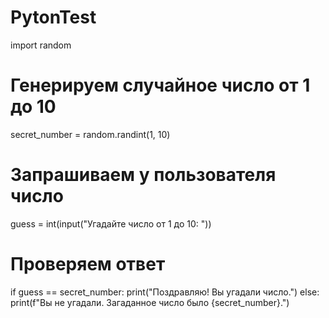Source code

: # PytonTest


import random

# Генерируем случайное число от 1 до 10
secret_number = random.randint(1, 10)

# Запрашиваем у пользователя число
guess = int(input("Угадайте число от 1 до 10: "))

# Проверяем ответ
if guess == secret_number:
    print("Поздравляю! Вы угадали число.")
else:
    print(f"Вы не угадали. Загаданное число было {secret_number}.")

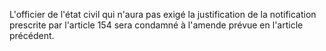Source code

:   
L'officier de l'état civil qui n'aura pas exigé la justification de la notification prescrite par l'article 154 sera condamné à l'amende prévue en l'article précédent.  

  
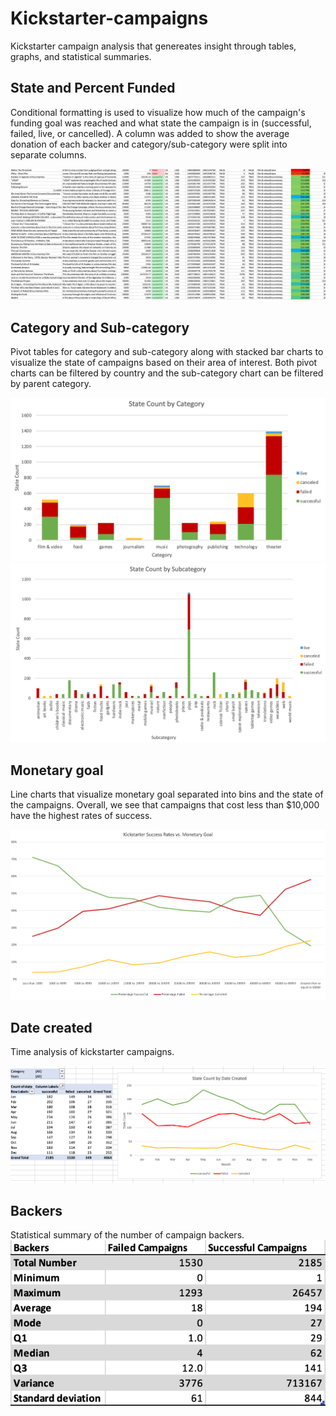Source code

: # Kickstarter-campaigns

Kickstarter campaign analysis that genereates insight through tables, graphs, and statistical summaries. 

## State and Percent Funded

Conditional formatting is used to visualize how much of the campaign's funding goal was reached and what state the campaign is in (successful, failed, live, or cancelled). A column was added to show the average donation of each backer and category/sub-category were split into separate columns.

![image](images/funding.png)

## Category and Sub-category
Pivot tables for category and sub-category along with stacked bar charts to visualize the state of campaigns based on their area of interest. Both pivot charts can be filtered by country and the sub-category chart can be filtered by parent category. 

![image](images/category.png)
![image](images/subcategory.png)

## Monetary goal 
Line charts that visualize monetary goal separated into bins and the state of the campaigns. Overall, we see that campaigns that cost less than $10,000 have the highest rates of success. 

![image](images/monetary_goal.png)

## Date created 
Time analysis of kickstarter campaigns. 

![image](images/date_created.png)

## Backers
Statistical summary of the number of campaign backers. 
![image](images/backers.png)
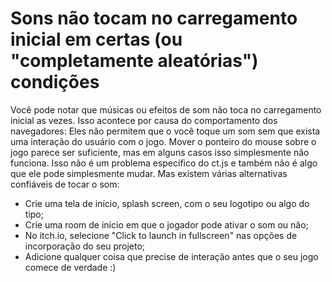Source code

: # Sons não tocam no carregamento inicial em certas (ou "completamente aleatórias") condições

Você pode notar que músicas ou efeitos de som não toca no carregamento inicial as vezes. Isso acontece por causa do comportamento dos navegadores: Eles não permitem que o você toque um som sem que exista uma interação do usuário com o jogo. Mover o ponteiro do mouse sobre o jogo parece ser suficiente, mas em alguns casos isso simplesmente não funciona. Isso não é um problema específico do ct.js e também não é algo que ele pode simplesmente mudar. Mas existem várias alternativas confiáveis de tocar o som:

- Crie uma tela de início, splash screen, com o seu logotipo ou algo do tipo;
- Crie uma room de início em que o jogador pode ativar o som ou não;
- No itch.io, selecione "Click to launch in fullscreen" nas opções de incorporação do seu projeto;
- Adicione qualquer coisa que precise de interação antes que o seu jogo comece de verdade :)
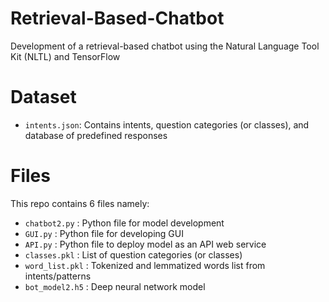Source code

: # Retrieval-Based-Chatbot
Development of a retrieval-based chatbot using the Natural Language Tool Kit (NLTL) and TensorFlow

# Dataset
* `intents.json`: Contains intents, question categories (or classes), and database of predefined responses

# Files
This repo contains 6 files namely:
* `chatbot2.py` : Python file for model development
* `GUI.py` : Python file for developing GUI
* `API.py` : Python file to deploy model as an API web service
* `classes.pkl` : List of question categories (or classes)
* `word_list.pkl` : Tokenized and lemmatized words list from intents/patterns
* `bot_model2.h5` : Deep neural network model
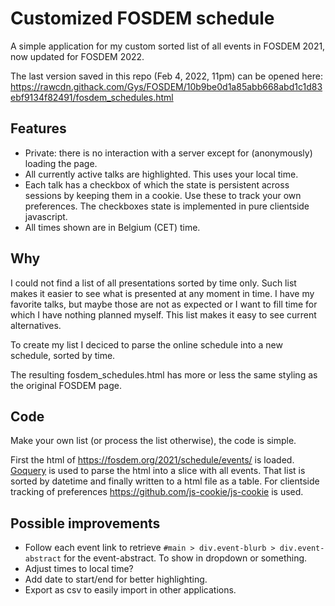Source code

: # Customized FOSDEM schedule
A simple application for my custom sorted list of all events in FOSDEM 2021, now updated for FOSDEM 2022.

The last version saved in this repo (Feb 4, 2022, 11pm) can be opened here: https://rawcdn.githack.com/Gys/FOSDEM/10b9be0d1a85abb668abd1c1d83ebf9134f82491/fosdem_schedules.html

## Features
* Private: there is no interaction with a server except for (anonymously) loading the page.
* All currently active talks are highlighted. This uses your local time.
* Each talk has a checkbox of which the state is persistent across sessions by keeping them in a cookie. Use these to track your own preferences. The checkboxes state is implemented in pure clientside javascript. 
* All times shown are in Belgium (CET) time.

## Why
I could not find a list of all presentations sorted by time only. Such list makes it easier to see what is presented at any moment in time. I have my favorite talks, but maybe those are not as expected or I want to fill time for which I have nothing planned myself. This list makes it easy to see current alternatives.

To create my list I deciced to parse the online schedule into a new schedule, sorted by time.

The resulting fosdem_schedules.html has more or less the same styling as the original FOSDEM page.

## Code
Make your own list (or process the list otherwise), the code is simple.

First the html of https://fosdem.org/2021/schedule/events/ is loaded. [Goquery]("github.com/PuerkitoBio/goquery") is used to parse the html into a slice with all events. That list is sorted by datetime and finally written to a html file as a table. 
For clientside tracking of preferences https://github.com/js-cookie/js-cookie is used.
## Possible improvements

* Follow each event link to retrieve `#main > div.event-blurb > div.event-abstract` for the event-abstract. To show in dropdown or something.
* Adjust times to local time?
* Add date to start/end for better highlighting.
* Export as csv to easily import in other applications.

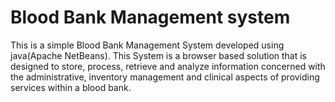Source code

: # Blood Bank Management system
 
This is a simple Blood Bank Management System developed using java(Apache NetBeans).
This System is a browser based solution that is designed to store,
process, retrieve and analyze information concerned with the administrative, inventory
management and clinical aspects of providing services within a blood bank.
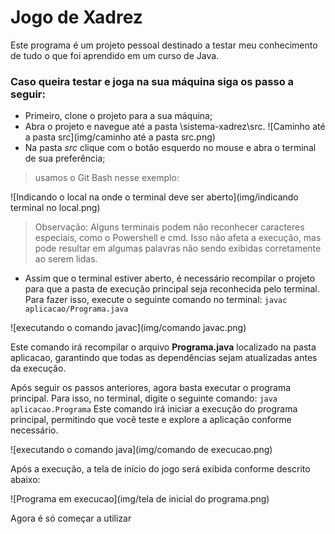 # Jogo de Xadrez 

Este programa é um projeto pessoal destinado a testar meu conhecimento de tudo o que foi aprendido em um curso de Java.
 ### Caso queira testar e joga na sua máquina siga os passo a seguir:

* Primeiro, clone o projeto para a sua máquina;
* Abra o projeto e navegue até a pasta \sistema-xadrez\src.
  ![Caminho até a pasta src](img/caminho até a pasta src.png)
* Na pasta _src_ clique com o botão esquerdo no mouse e abra o terminal de sua preferência;
>usamos o Git Bash nesse exemplo:
> 
  ![Indicando o local na onde o terminal deve ser aberto](img/indicando terminal no local.png)

  > Observação: Alguns terminais podem não reconhecer caracteres especiais, como o Powershell e cmd. Isso não afeta a execução, mas pode resultar em algumas palavras não sendo exibidas corretamente ao serem lidas.
* Assim que o terminal estiver aberto, é necessário recompilar o projeto para que a pasta de execução principal seja reconhecida pelo terminal. Para fazer isso, execute o seguinte comando no terminal:
`javac aplicacao/Programa.java`

![executando o comando javac](img/comando javac.png)

Este comando irá recompilar o arquivo **Programa.java** localizado na pasta aplicacao, garantindo que todas as dependências sejam atualizadas antes da execução.

Após seguir os passos anteriores, agora basta executar o programa principal. Para isso, no terminal, digite o seguinte comando:
`java aplicacao.Programa` Este comando irá iniciar a execução do programa principal, permitindo que você teste e explore a aplicação conforme necessário.

![executando o comando java](img/comando de execucao.png)

Após a execução, a tela de início do jogo será exibida conforme descrito abaixo: 

![Programa em execucao](img/tela de inicial do programa.png)

Agora é só começar a utilizar 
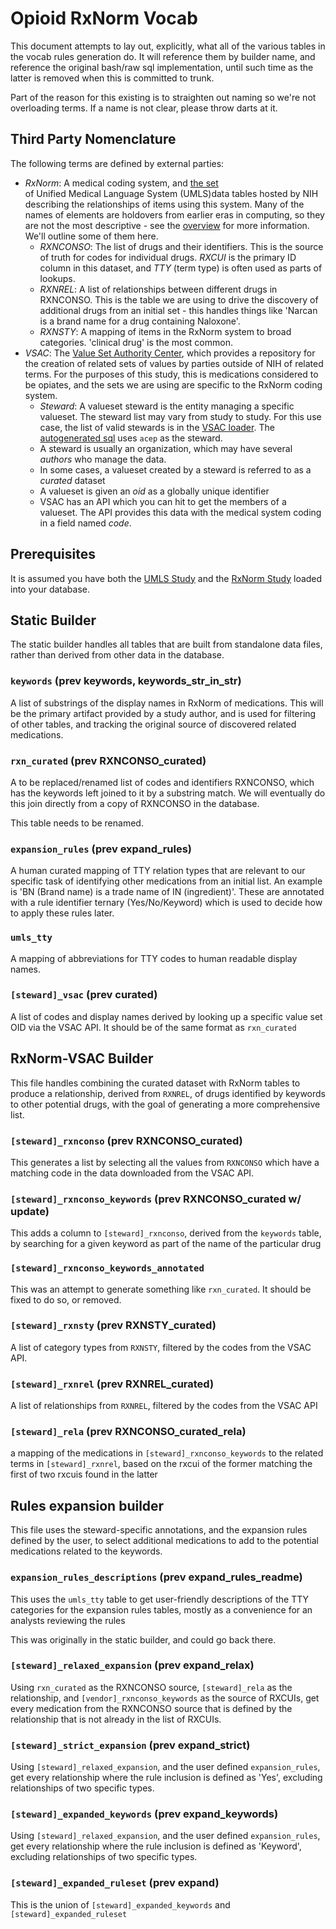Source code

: # Opioid RxNorm Vocab

This document attempts to lay out, explicitly, what all of the various tables in the vocab rules generation do. It will reference them by builder name, and reference the original bash/raw sql implementation, until such time as the latter is removed when this is committed to trunk.

Part of the reason for this existing is to straighten out naming so we're not overloading terms. If a name is not clear, please throw darts at it.

## Third Party Nomenclature

The following terms are defined by external parties:
  - *RxNorm*: A medical coding system, and 
    [the set](https://www.nlm.nih.gov/research/umls/rxnorm/index.html)  
    of Unified Medical Language System (UMLS)data tables hosted by NIH
    describing the relationships of items using this system. 
    Many of the names of elements are holdovers from earlier eras in computing,
    so they are not the most descriptive - see the
    [overview](https://www.nlm.nih.gov/research/umls/rxnorm/overview.html)
    for more information. We'll outline some of them here.
      - *RXNCONSO*: The list of drugs and their identifiers. This is the source
      of truth for codes for individual drugs. *RXCUI* is the primary ID column
      in this dataset, and *TTY* (term type) is often used as parts of lookups.
      - *RXNREL*: A list of relationships between different drugs in RXNCONSO.
      This is the table we are using to drive the discovery of additional drugs
      from an initial set - this handles things like 'Narcan is a brand name
      for a drug containing Naloxone'.
      - *RXNSTY*: A mapping of items in the RxNorm system to broad categories.
      'clinical drug' is the most common.
  - *VSAC*: The 
    [Value Set Authority Center](https://www.nlm.nih.gov/vsac/support/index.html), 
    which provides a repository for the creation of related sets of values
    by parties outside of NIH of related terms. For the purposes of this study,
    this is medications considered to be opiates, and the sets we are using are
    specific to the RxNorm coding system.
      - *Steward*: A valueset steward is the entity managing a specific
      valueset. The steward list may vary from study to study. For this use case,
      the list of valid stewards is in the 
      [VSAC loader](.vsac.py). The [autogenerated sql](./reference_sql) uses
      `acep` as the steward.
      - A steward is usually an organization, which may have several
      *authors* who manage the data.
      - In some cases, a valueset created by a steward is referred to as a
      *curated* dataset
      - A valueset is given an *oid* as a globally unique identifier
      - VSAC has an API which you can hit to get the members of a valueset.
      The API provides this data with the medical system coding in a field
      named *code*.

## Prerequisites

It is assumed you have both the 
[UMLS Study](https://github.com/smart-on-fhir/cumulus-library-umls)
and the 
[RxNorm Study](https://github.com/smart-on-fhir/cumulus-library-rxnorm)
loaded into your database.

## Static Builder

The static builder handles all tables that are built from standalone data files,
rather than derived from other data in the database.

### `keywords` (prev keywords, keywords_str_in_str)

A list of substrings of the display names in RxNorm of medications. This will be
the primary artifact provided by a study author, and is used for filtering of 
other tables, and tracking the original source of discovered related medications.

### `rxn_curated` (prev RXNCONSO_curated)

A to be replaced/renamed list of codes and identifiers RXNCONSO, which has the
keywords left joined to it by a substring match. We will eventually do this join
directly from a copy of RXNCONSO in the database.

This table needs to be renamed.

### `expansion_rules` (prev expand_rules)

A human curated mapping of TTY relation types that are relevant to our specific
task of identifying other medications from an initial list. An example is
'BN (Brand name) is a trade name of IN (ingredient)'. These are annotated
with a rule identifier ternary (Yes/No/Keyword) which is used to decide
how to apply these rules later.

### `umls_tty`

A mapping of abbreviations for TTY codes to human readable display names.

### `[steward]_vsac` (prev curated)

A list of codes and display names derived by looking up a specific value set
OID via the VSAC API. It should be of the same format as `rxn_curated`

## RxNorm-VSAC Builder

This file handles combining the curated dataset with RxNorm tables to
produce a relationship, derived from `RXNREL`, of drugs identified by
keywords to other potential drugs, with the goal of generating a more
comprehensive list.

### `[steward]_rxnconso` (prev RXNCONSO_curated)

This generates a list by selecting all the values from `RXNCONSO` which
have a matching code in the data downloaded from the VSAC API.

### `[steward]_rxnconso_keywords` (prev RXNCONSO_curated w/ update)

This adds a column to `[steward]_rxnconso`, derived from the `keywords`
table, by searching for a given keyword as part of the name of
the particular drug

### `[steward]_rxnconso_keywords_annotated`

This was an attempt to generate something like `rxn_curated`. It should
be fixed to do so, or removed.

### `[steward]_rxnsty` (prev RXNSTY_curated)
A list of category types from `RXNSTY`, filtered by the codes from the 
VSAC API.

### `[steward]_rxnrel` (prev RXNREL_curated)
A list of relationships from `RXNREL`, filtered by the codes from the
VSAC API

### `[steward]_rela` (prev RXNCONSO_curated_rela)
a mapping of the medications in `[steward]_rxnconso_keywords` to the
related terms in `[steward]_rxnrel`, based on the rxcui of the former
matching the first of two rxcuis found in the latter

## Rules expansion builder

This file uses the steward-specific annotations, and the expansion rules
defined by the user, to select additional medications to add to the 
potential medications related to the keywords.

### `expansion_rules_descriptions` (prev expand_rules_readme)

This uses the `umls_tty` table to get user-friendly descriptions of the
TTY categories for the expansion rules tables, mostly as a convenience
for an analysts reviewing the rules

This was originally in the static builder, and could go back there.

### `[steward]_relaxed_expansion` (prev expand_relax)

Using `rxn_curated` as the RXNCONSO source, `[steward]_rela` as the
relationship, and `[vendor]_rxnconso_keywords` as the source of
RXCUIs, get every medication from the RXNCONSO source that is defined
by the relationship that is not already in the list of RXCUIs.

### `[steward]_strict_expansion` (prev expand_strict)

Using `[steward]_relaxed_expansion`, and the user defined `expansion_rules`,
get every relationship where the rule inclusion is defined as 'Yes',
excluding relationships of two specific types.

### `[steward]_expanded_keywords` (prev expand_keywords)

Using `[steward]_relaxed_expansion`, and the user defined `expansion_rules`,
get every relationship where the rule inclusion is defined as 'Keyword',
excluding relationships of two specific types.

### `[steward]_expanded_ruleset` (prev expand)

This is the union of `[steward]_expanded_keywords` and `[steward]_expanded_ruleset`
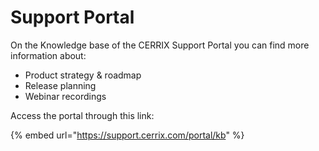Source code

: # Support Portal

On the Knowledge base of the CERRIX Support Portal you can find more information about:

* Product strategy & roadmap
* Release planning
* Webinar recordings



Access the portal through this link:

{% embed url="https://support.cerrix.com/portal/kb" %}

• • • • • • •

_ABOUT THIS EXERCISE:_
Within the entries, count the lines containing the string "there" and state nothing but the result.

_YOUR RESPONSE:_
2